My dad and I tried to move away from Tyler and Heather but they followed us.

“Do you have to take a Xanax because of your anxiety?”

“Go take your Xanax and sleeping pills, you drug addict,” Tyler shouted.

Finally, Don emerged from the courtroom and pulled us into a quiet corridor. He explained that I needed to call our referee to set-up a meeting to discuss a visitation schedule. I told Don about the verbal assault by Tyler and Heather. Don said he would call Tyler’s attorney to let him know that Heather would not be allowed in my house.

Upon leaving the courthouse, Heather screamed, “See you on Sunday, Megan.”

I turned toward her and said calmly, “I don’t know you, but you are not welcome in my home.”

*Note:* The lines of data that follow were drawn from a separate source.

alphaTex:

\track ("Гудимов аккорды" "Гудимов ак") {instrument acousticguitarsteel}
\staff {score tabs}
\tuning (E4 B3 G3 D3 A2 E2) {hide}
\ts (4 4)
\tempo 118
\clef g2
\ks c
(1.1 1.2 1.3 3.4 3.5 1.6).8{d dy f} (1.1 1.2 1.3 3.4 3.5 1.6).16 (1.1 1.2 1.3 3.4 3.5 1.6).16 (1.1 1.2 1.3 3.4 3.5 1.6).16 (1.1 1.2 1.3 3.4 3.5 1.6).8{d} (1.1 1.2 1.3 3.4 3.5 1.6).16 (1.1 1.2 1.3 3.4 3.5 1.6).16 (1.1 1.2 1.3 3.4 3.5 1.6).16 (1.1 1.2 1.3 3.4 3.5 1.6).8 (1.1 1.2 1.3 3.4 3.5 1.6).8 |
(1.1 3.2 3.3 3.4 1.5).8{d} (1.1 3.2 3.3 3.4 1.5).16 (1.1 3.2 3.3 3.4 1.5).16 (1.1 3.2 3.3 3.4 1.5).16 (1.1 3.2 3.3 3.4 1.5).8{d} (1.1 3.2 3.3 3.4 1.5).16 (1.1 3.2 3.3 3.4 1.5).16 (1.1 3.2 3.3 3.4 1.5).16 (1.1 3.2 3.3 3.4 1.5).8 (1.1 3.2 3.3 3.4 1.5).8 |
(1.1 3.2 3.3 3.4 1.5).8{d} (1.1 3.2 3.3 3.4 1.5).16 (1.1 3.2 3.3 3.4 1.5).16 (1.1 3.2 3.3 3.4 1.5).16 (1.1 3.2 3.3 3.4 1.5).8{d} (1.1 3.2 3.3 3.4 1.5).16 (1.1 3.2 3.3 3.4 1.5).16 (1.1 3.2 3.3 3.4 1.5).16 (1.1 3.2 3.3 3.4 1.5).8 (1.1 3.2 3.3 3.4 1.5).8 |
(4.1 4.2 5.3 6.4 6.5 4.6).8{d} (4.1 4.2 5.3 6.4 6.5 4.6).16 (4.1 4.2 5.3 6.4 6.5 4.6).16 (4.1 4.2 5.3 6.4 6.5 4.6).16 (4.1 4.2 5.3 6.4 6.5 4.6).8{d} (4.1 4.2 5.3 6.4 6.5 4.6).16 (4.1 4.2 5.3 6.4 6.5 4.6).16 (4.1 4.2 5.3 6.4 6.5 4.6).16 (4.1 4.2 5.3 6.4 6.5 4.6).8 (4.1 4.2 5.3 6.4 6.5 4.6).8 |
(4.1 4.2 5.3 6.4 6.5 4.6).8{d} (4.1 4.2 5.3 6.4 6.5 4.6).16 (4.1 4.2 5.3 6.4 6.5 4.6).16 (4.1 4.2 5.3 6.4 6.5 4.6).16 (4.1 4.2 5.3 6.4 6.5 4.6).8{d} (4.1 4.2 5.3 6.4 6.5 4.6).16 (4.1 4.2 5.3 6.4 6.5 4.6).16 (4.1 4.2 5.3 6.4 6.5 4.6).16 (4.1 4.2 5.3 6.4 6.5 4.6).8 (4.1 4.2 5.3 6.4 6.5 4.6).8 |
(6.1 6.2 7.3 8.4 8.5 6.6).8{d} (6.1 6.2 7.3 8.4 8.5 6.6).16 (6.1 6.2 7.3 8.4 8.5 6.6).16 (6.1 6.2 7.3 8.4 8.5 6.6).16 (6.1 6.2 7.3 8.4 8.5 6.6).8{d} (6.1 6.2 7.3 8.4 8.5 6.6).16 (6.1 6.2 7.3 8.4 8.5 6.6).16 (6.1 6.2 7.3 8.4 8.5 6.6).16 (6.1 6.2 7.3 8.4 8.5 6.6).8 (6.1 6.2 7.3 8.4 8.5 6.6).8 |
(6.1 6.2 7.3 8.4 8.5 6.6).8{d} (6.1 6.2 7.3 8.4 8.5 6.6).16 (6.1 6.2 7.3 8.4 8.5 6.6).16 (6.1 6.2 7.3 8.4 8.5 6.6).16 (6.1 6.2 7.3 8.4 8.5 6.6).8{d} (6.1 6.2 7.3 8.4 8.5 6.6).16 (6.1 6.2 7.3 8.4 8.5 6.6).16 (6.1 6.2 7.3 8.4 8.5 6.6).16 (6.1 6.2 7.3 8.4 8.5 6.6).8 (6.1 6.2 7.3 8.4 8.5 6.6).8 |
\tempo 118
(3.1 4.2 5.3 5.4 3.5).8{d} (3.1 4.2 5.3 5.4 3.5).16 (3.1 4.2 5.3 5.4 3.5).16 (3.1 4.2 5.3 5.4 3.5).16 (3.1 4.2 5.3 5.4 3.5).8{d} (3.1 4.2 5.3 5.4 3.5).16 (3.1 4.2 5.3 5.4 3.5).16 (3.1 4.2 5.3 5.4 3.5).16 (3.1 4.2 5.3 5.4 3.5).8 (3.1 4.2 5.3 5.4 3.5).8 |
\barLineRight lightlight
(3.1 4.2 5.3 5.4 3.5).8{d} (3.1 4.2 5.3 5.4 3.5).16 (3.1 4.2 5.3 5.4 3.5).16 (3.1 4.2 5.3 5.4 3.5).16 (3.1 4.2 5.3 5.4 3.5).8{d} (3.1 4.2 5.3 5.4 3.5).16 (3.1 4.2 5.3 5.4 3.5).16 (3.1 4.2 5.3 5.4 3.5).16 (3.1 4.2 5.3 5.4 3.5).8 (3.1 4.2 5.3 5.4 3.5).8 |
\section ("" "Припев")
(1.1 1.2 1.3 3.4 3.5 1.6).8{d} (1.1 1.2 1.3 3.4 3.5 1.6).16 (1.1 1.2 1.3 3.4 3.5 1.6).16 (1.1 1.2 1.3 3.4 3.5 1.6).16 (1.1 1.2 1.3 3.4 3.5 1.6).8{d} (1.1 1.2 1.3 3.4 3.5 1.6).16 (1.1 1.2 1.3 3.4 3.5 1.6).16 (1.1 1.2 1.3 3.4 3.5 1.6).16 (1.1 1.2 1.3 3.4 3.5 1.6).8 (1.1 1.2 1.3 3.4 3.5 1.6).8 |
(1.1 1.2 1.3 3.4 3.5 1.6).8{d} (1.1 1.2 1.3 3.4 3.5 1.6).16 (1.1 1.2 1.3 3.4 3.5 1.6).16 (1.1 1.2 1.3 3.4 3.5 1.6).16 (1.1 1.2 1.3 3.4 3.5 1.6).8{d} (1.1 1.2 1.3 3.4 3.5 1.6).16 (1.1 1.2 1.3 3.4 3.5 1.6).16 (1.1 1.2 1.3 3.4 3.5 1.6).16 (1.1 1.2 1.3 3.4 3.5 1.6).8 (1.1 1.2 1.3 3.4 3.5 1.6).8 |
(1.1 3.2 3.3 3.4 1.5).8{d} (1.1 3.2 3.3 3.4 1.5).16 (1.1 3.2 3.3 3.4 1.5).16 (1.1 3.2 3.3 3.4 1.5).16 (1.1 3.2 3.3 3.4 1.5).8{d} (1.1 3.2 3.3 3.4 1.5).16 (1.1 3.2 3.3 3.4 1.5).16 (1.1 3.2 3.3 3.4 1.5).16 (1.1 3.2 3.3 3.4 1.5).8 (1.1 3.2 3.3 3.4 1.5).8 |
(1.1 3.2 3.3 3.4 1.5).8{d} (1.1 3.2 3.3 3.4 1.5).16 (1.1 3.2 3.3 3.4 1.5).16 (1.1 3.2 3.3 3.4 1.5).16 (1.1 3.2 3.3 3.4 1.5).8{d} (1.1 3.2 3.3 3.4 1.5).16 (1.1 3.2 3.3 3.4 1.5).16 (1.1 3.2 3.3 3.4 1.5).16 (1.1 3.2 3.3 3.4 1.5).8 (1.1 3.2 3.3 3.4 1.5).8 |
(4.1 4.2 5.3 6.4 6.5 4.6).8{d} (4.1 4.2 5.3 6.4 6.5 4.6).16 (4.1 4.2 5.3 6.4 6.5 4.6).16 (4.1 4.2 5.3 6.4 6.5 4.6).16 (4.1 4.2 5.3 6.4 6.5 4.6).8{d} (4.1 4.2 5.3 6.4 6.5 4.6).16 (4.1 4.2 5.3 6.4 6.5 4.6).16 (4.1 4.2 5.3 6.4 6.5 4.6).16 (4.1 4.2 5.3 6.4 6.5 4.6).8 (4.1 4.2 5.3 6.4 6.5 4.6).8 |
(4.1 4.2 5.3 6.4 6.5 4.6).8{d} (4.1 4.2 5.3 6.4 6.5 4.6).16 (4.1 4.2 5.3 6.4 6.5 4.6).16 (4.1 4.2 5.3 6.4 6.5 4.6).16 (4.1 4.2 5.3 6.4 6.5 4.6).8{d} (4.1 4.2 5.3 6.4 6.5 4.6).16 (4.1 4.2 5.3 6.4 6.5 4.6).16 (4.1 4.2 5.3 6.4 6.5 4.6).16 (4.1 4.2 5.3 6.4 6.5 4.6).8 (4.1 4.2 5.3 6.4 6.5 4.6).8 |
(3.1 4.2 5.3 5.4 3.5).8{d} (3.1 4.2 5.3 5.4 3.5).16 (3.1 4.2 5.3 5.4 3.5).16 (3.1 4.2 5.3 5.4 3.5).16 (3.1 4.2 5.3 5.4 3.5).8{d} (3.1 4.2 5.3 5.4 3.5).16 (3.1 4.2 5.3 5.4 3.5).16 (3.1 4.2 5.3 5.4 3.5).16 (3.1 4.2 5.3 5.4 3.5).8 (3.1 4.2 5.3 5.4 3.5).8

That night, Tyler sent me multiple texts attacking my mothering skills, my supposed drug addictions, how he was going to fight for joint custody of Madelyne, how Heather would be accompanying him for his visitations, and a barrage of other insults:

  • “Get a life already.”
  • “Don’t you have something better to do than wasting your parents’ money?”
  • “Go take your pills and relax, oh yeah, then your parents would have to watch our daughter. Oh yeah, they already do.”
  • “Go talk to your friends. Oh yeah, you don’t have any because of how crazy you are.”
  • “Interesting to know you’ve been to the hospital a couple of times. You really need to get it together.”
  • “Better go call your lawyer and make up some more stuff about me.”
  • “Don’t be mad at your sorry life.”
  • “I am sure living with Mom and Dad the rest of your life will be fun.”
  • “When you get a job, then you can pay me child support. Fun.”

I finally had to turn my phone off at midnight.